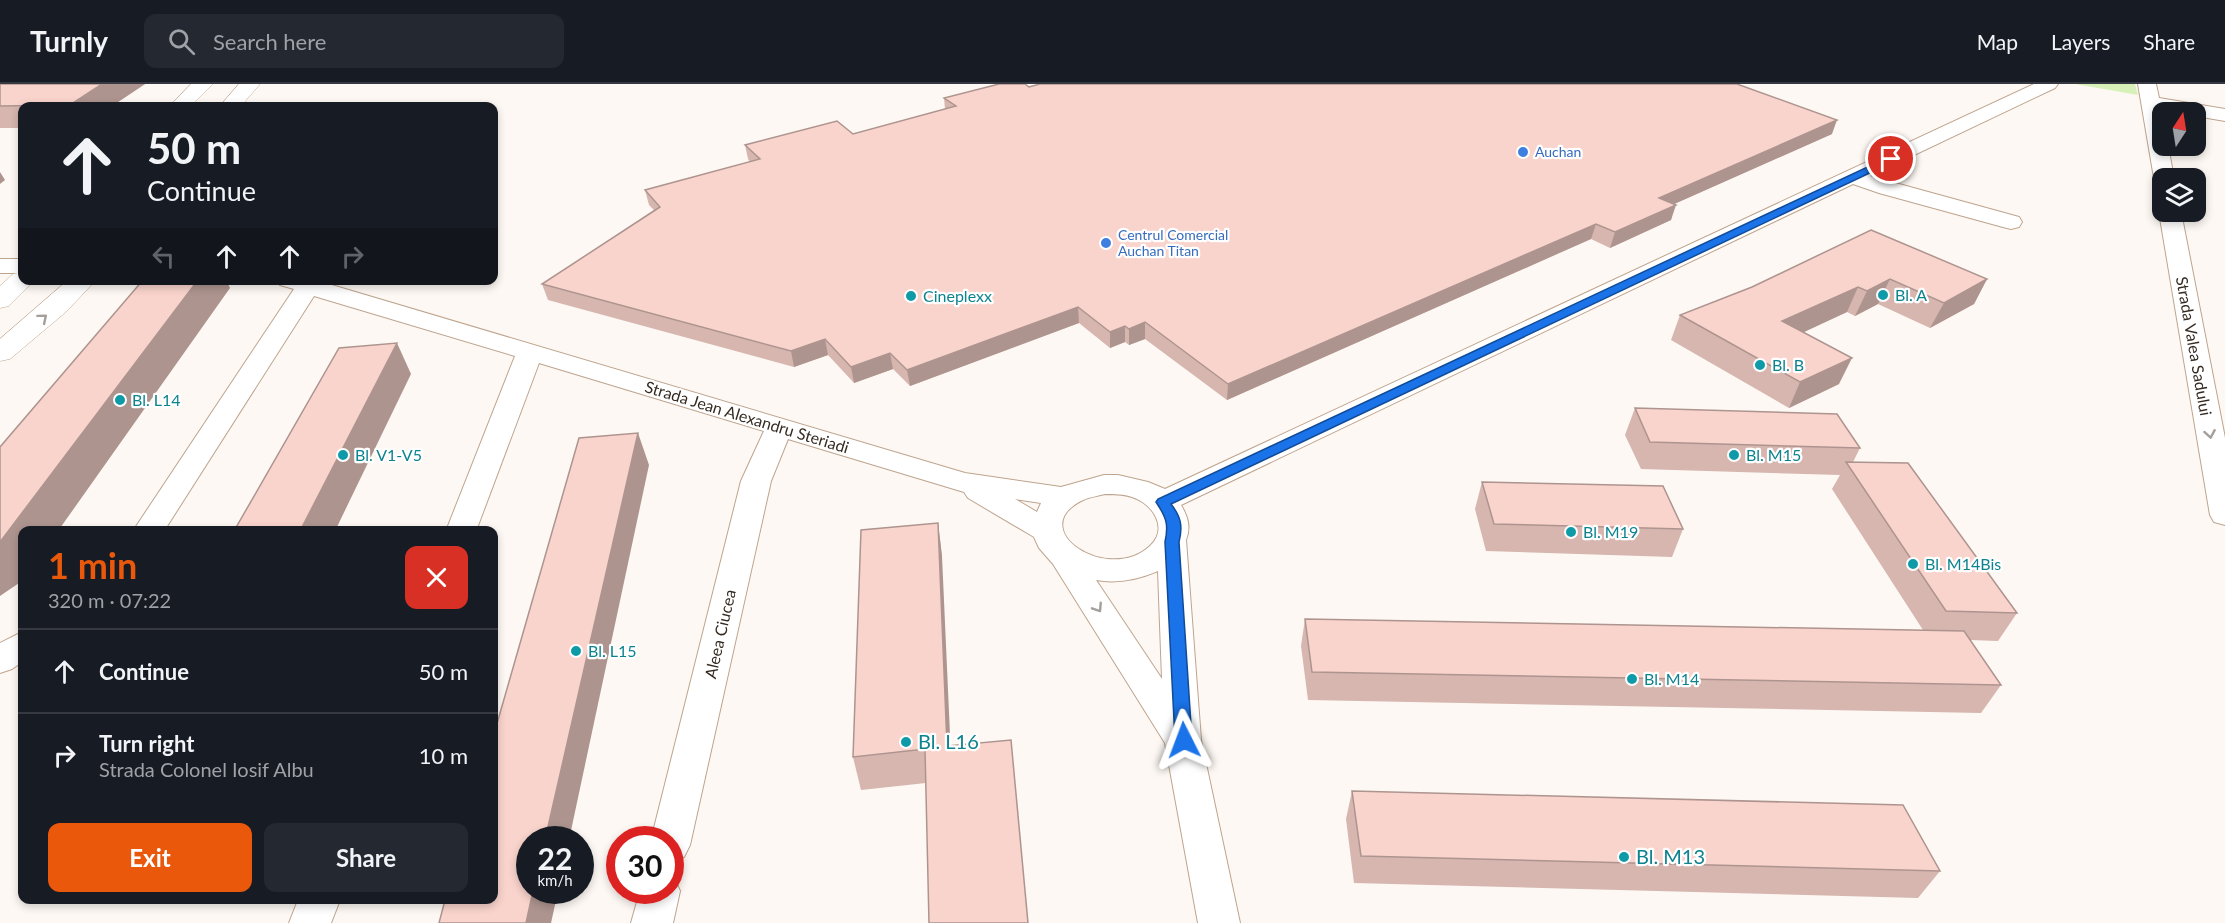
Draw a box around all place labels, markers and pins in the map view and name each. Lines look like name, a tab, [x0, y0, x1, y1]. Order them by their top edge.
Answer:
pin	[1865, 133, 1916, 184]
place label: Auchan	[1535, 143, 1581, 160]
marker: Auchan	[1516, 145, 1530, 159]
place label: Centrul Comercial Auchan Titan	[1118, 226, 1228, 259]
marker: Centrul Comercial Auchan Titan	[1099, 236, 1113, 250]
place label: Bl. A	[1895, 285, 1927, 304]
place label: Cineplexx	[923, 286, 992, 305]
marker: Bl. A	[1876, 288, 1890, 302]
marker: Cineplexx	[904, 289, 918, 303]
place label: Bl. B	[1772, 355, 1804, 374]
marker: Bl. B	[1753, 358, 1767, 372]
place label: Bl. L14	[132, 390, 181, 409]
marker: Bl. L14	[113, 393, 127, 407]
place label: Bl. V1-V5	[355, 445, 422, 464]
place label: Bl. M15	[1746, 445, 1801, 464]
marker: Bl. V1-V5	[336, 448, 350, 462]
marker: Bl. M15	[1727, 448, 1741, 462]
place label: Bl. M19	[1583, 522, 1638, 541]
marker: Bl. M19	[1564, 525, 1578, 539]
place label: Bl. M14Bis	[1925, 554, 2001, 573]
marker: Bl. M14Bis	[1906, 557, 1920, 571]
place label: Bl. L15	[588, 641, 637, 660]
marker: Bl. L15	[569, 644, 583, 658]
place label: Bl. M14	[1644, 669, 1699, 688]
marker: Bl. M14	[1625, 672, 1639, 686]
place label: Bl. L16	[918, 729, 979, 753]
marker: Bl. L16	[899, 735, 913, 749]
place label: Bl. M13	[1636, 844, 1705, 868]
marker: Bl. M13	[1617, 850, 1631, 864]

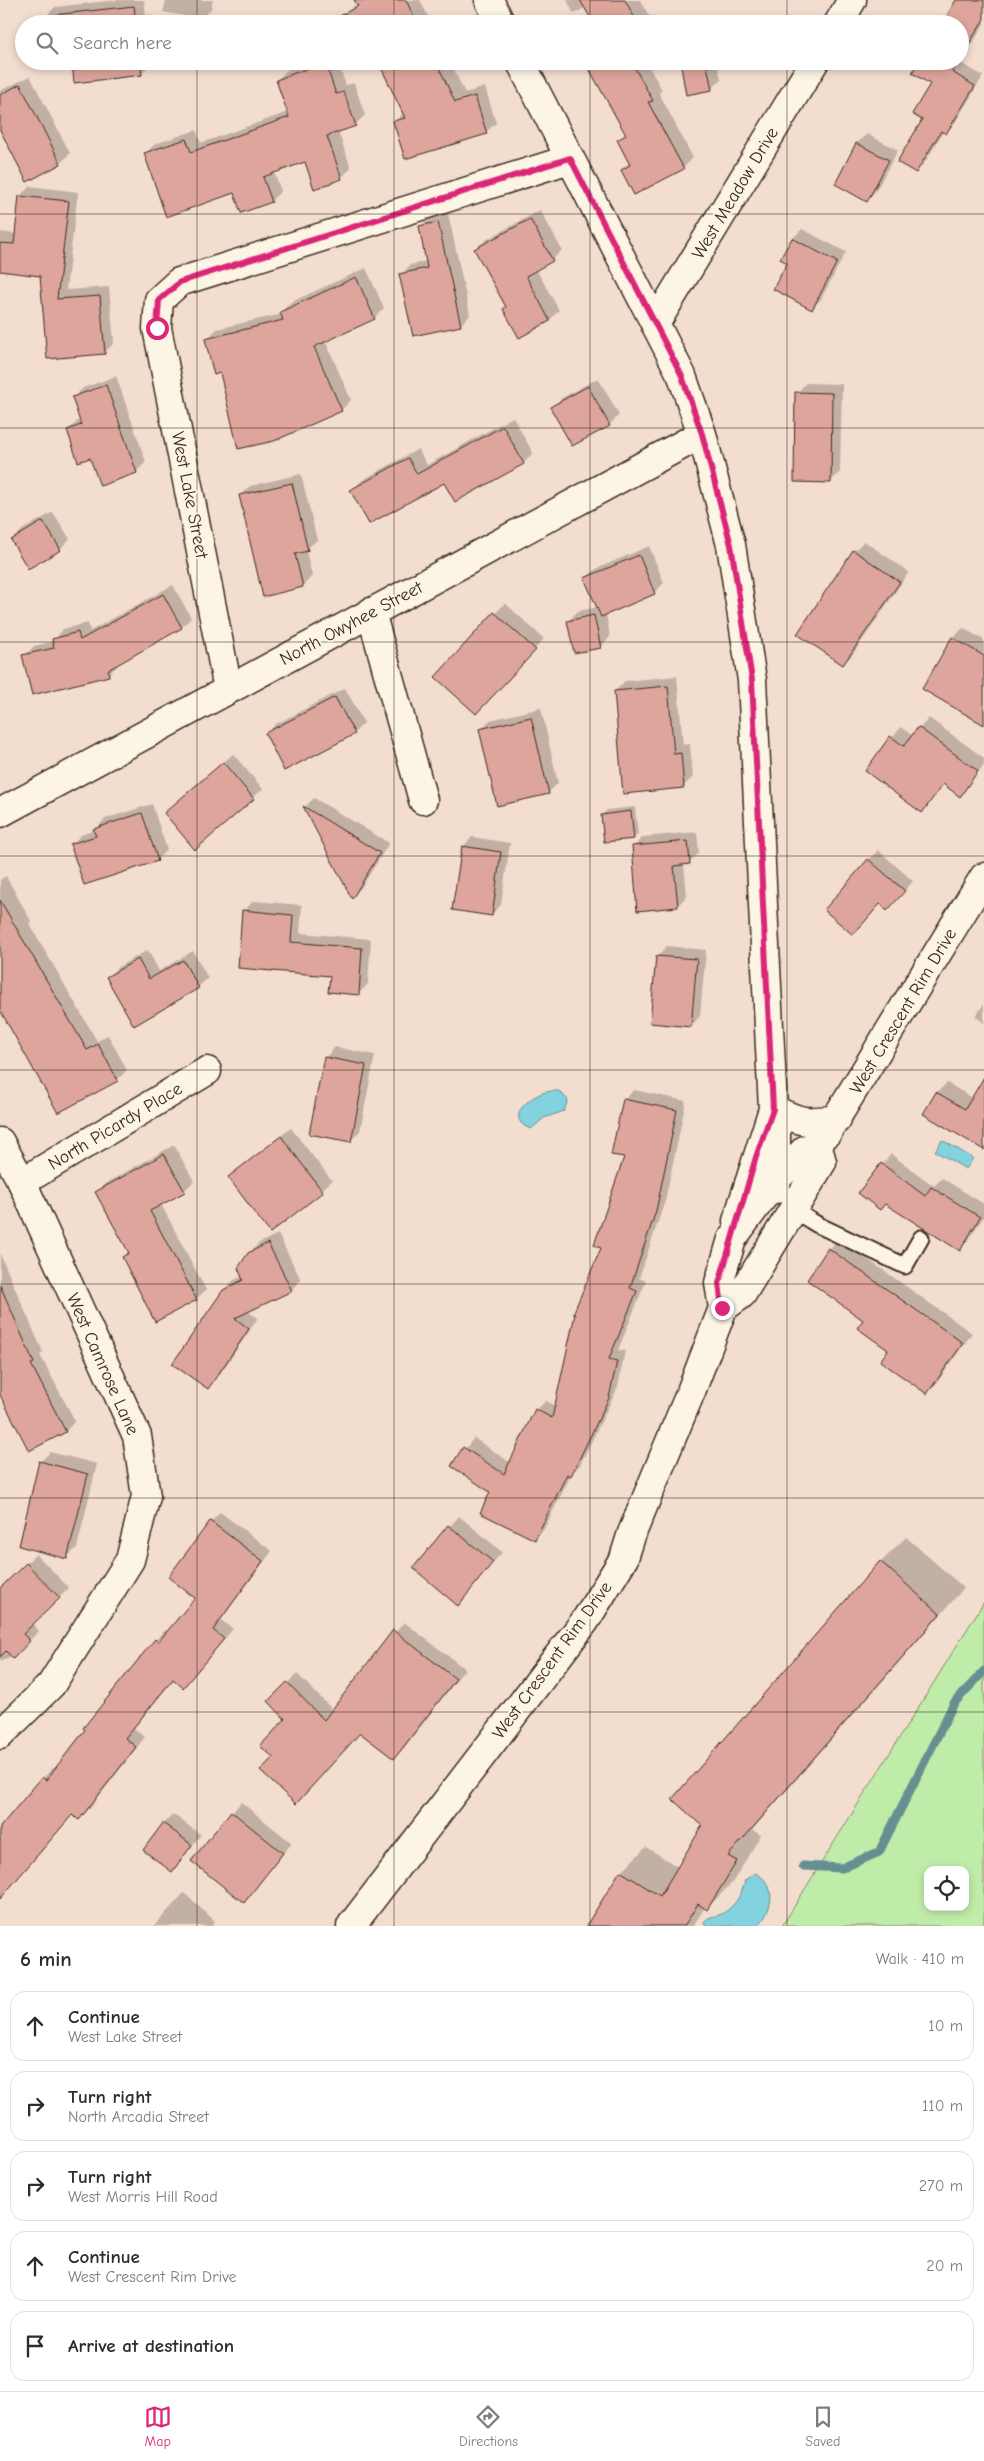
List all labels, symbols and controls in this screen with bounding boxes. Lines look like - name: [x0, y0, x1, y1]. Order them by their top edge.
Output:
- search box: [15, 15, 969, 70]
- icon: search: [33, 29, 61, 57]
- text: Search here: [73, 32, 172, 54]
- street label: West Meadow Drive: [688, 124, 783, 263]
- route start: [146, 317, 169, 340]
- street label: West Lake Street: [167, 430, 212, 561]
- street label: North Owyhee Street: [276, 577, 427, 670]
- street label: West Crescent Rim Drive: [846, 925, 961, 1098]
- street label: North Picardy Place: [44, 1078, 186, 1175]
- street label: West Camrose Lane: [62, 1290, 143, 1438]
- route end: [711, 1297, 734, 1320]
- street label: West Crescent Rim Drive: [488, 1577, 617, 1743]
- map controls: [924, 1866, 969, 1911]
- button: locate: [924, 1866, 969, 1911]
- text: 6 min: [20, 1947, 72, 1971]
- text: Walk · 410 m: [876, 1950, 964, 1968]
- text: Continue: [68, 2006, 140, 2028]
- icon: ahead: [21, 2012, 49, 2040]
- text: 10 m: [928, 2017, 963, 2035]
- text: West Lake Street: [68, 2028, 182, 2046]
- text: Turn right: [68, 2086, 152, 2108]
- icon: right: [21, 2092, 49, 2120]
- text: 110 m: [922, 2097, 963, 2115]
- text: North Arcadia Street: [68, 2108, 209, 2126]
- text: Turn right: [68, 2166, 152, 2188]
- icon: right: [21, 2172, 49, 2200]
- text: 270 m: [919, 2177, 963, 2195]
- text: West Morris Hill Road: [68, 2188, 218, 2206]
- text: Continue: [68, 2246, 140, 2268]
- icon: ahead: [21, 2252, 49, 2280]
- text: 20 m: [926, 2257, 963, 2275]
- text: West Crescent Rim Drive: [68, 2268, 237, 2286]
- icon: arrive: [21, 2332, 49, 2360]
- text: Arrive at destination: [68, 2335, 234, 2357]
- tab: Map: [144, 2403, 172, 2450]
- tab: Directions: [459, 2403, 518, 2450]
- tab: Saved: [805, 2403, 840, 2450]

┄┄┄┄┄┄

Work through the entries above line by line, counting each one that includes the word "like", and give the final number only.

2